Teaching the History Wars
For more than a century, academics, policymakers, politicians, and pundits have waged the seemingly endless “history wars” over what students should learn about our nation’s past. But students themselves have been largely absent from these debates. While William Randolph Hearst’s newspapers criticized textbook publishers in the 1920s for their sympathetic portrayals of Benedict Arnold, or Lynne Cheney and Gary B. Nash battled over the National History Standards in the 1990s, most students likely remained unaware that such battles were even happening.
My own anecdotal evidence suggests this is still the case. For the past eight years, I have taught a course on the history wars for first-year undergraduates. At Denison University, located outside Columbus, Ohio, first-year seminars serve primarily as an introduction to college-level writing, but instructors choose the class’s focus. I thought the history wars would be an engaging topic for students to read and think about as they wrestled with genre, argument, revision, and other elements of first-year composition.

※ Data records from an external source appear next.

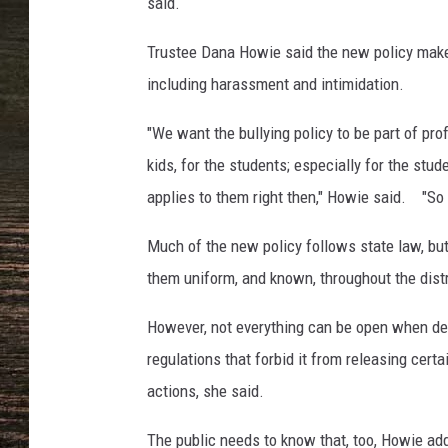
,
said.
T
o
Trustee Dana Howie said the new policy makes
w
including harassment and intimidation.
n
s
"We want the bullying policy to be part of p
q
kids, for the students; especially for the stud
u
applies to them right then," Howie said. "So 
a
r
Much of the new policy follows state law, but
e
M
them uniform, and known, throughout the distr
e
d
However, not everything can be open when deal
i
regulations that forbid it from releasing cert
a
actions, she said.
The public needs to know that, too, Howie ad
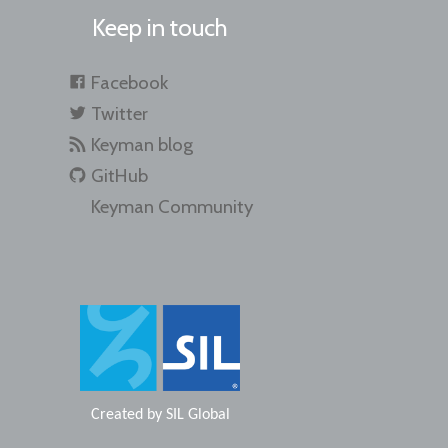
Keep in touch
Facebook
Twitter
Keyman blog
GitHub
Keyman Community
Created by
SIL Global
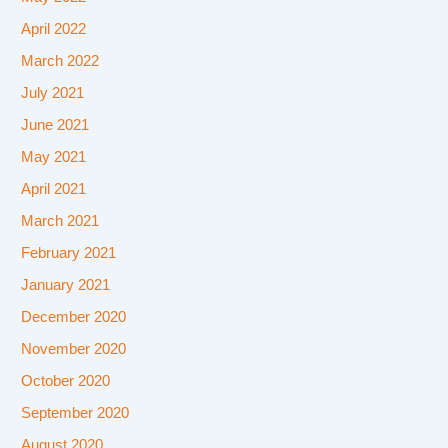
April 2022
March 2022
July 2021
June 2021
May 2021
April 2021
March 2021
February 2021
January 2021
December 2020
November 2020
October 2020
September 2020
August 2020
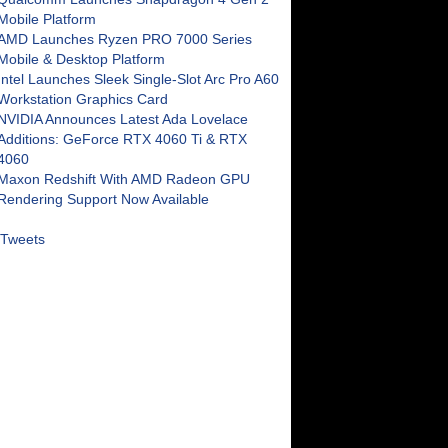
Mobile Platform
AMD Launches Ryzen PRO 7000 Series
Mobile & Desktop Platform
Intel Launches Sleek Single-Slot Arc Pro A60
Workstation Graphics Card
NVIDIA Announces Latest Ada Lovelace
Additions: GeForce RTX 4060 Ti & RTX
4060
Maxon Redshift With AMD Radeon GPU
Rendering Support Now Available
Tweets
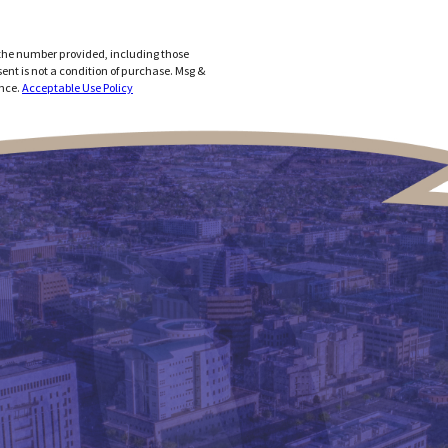
 the number provided, including those
ance.
Acceptable Use Policy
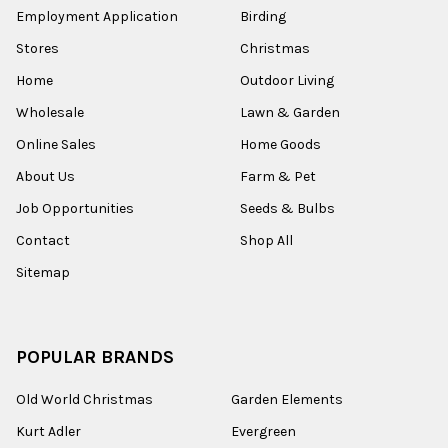
Employment Application
Birding
Stores
Christmas
Home
Outdoor Living
Wholesale
Lawn & Garden
Online Sales
Home Goods
About Us
Farm & Pet
Job Opportunities
Seeds & Bulbs
Contact
Shop All
Sitemap
POPULAR BRANDS
Old World Christmas
Garden Elements
Kurt Adler
Evergreen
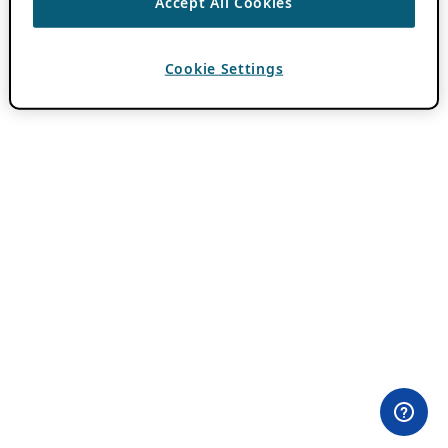
Accept All Cookies
Cookie Settings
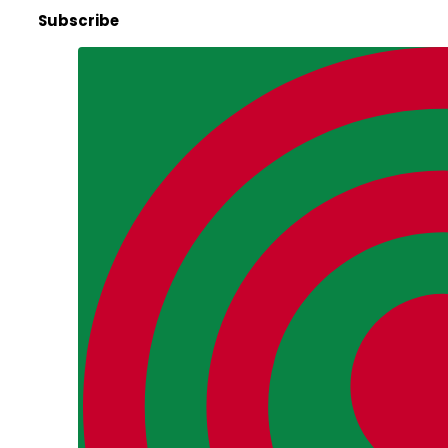
Subscribe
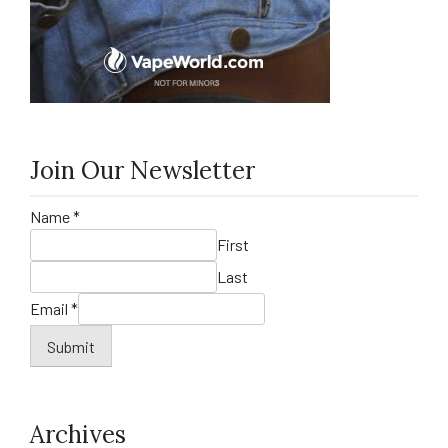
Join Our Newsletter
Name
*
First
Last
Email
*
Submit
Archives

It turned out to be much more. Teaching the history wars, I’ve discovered, is a fantastic way to introduce students both to the contingent and contested nature of historical practice and to current efforts to restrict the history they and their peers can learn.
Because most of my students have never heard of the history wars (every year a few think they’ve registered for a class on wars in history), my first task is always to explain what they are. We start with some introductory readings. I’ve had great success with Alia Wong’s “History Class and the Fictions about Race in America” and Michael Conway’s “The Problem with History Classes,” both published in 2015 in the Atlantic; David W. Blight’s “The Fog of History Wars” (New Yorker, 2021); and the introduction to Sam Wineburg’s Why Learn History (When It’s Already on Your Phone) (Univ. of Chicago Press, 2018). My simple goal is to help students understand that the past is contested terrain. There is no “one true story,” both knowable and unchanging, of what happened long ago—hence the seemingly endless battles over what students should learn.
To reinforce this idea, we turn to textbooks. In 20 years of teaching, I’ve found comparing textbooks is the most direct and effective way to show students the contingent and contested nature of the past. And textbook exercises can be adapted for different grade levels and integrated into lessons on related content.